5⁴: "5 to the fourth power" - 5 × 5 × 5 × 5 - 625

10²: "10 squared" or "10 to the second power" - 10 × 10 - 100

Powers of 10

The powers of 10 are especially important in 5th grade because they connect exponents to place value:

10¹: 10 - 10

10²: 10 × 10 - 100

10³: 10 × 10 × 10 - 1,000

10⁴: 10 × 10 × 10 × 10 - 10,000

Pattern: Each time the exponent increases by 1, the value is multiplied by 10 - one more zero is added.

Multiplying by a power of 10 shifts digits to the left in place value. Dividing by a power of 10 shifts digits to the right (moves the decimal point).

Square Numbers and Cube Numbers

Square numbers use an exponent of 2: 1, 4, 9, 16, 25, 36, 49, 64, 81, 100. They form perfect square arrays.
Cube numbers use an exponent of 3: 1, 8, 27, 64, 125. They form perfect cube shapes.

These terms come up frequently in math discussions and competitions.

What Exponents Are Not

A common misconception: students multiply the base times the exponent instead of using repeated multiplication.

Incorrect: 3² = 3 × 2 = 6 Correct: 3² = 3 × 3 = 9

Emphasize that the exponent is not a multiplication partner - it is an instruction for how many times to use the base.

Evaluating Expressions with Exponents

When evaluating an expression like 4 + 2³:

Evaluate the exponent first: 2³ = 8
Then add: 4 + 8 = 12

This connects to order of operations (PEMDAS/GEMDAS), where exponents are evaluated before multiplication, division, addition, or subtraction.

Practice Activities

Have students expand exponent expressions into repeated multiplication (e.g., 6³ → 6 × 6 × 6) before calculating.
Create a "Powers of 10" chart together, identifying the pattern of zeros.
Give students a set of base/exponent cards and ask them to match expressions to their values.
Play "Exponent War": each student flips two cards (base and exponent) and the higher value wins the round.
Use grid paper to draw square arrays for perfect squares (2², 3², 4², 5²) to make the "squared" vocabulary concrete.
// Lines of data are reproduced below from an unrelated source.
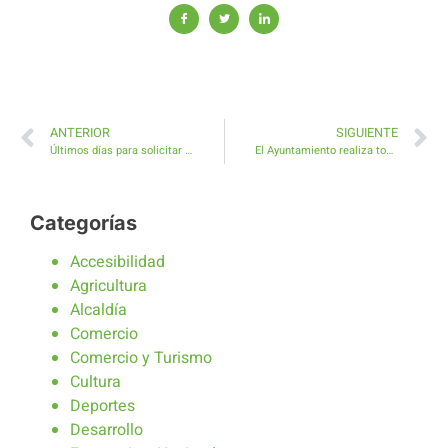
ANTERIOR
SIGUIENTE
Últimos días para solicitar ayudas sociales a la escolarización
El Ayuntamiento realiza todas las mejoras solicitadas por el Centro de Salud de Antigua
Categorías
Accesibilidad
Agricultura
Alcaldía
Comercio
Comercio y Turismo
Cultura
Deportes
Desarrollo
Frequently Asked Questions

What does it mean when a number has an exponent of zero?

Any number (except 0) raised to the power of zero equals 1. For example, 5⁰ = 1 and 100⁰ = 1. This rule is introduced informally in 5th grade when exploring patterns in powers of 10.

What are square numbers?

A square number is the result of multiplying a whole number by itself - using an exponent of 2. For example, 4² = 4 × 4 = 16, so 16 is a perfect square. Square numbers are named after the fact that they can be arranged into a square array.
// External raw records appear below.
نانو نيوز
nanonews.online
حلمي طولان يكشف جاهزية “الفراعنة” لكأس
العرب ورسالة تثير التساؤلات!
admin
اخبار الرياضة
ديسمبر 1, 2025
How do powers of 10 connect to place value?

Each place in our number system is 10 times greater than the one to its right. This can be expressed with exponents: 10¹ = 10 (tens place), 10² = 100 (hundreds place), 10³ = 1,000 (thousands place). Understanding this pattern helps students multiply and divide by powers of 10 by shifting digits left or right.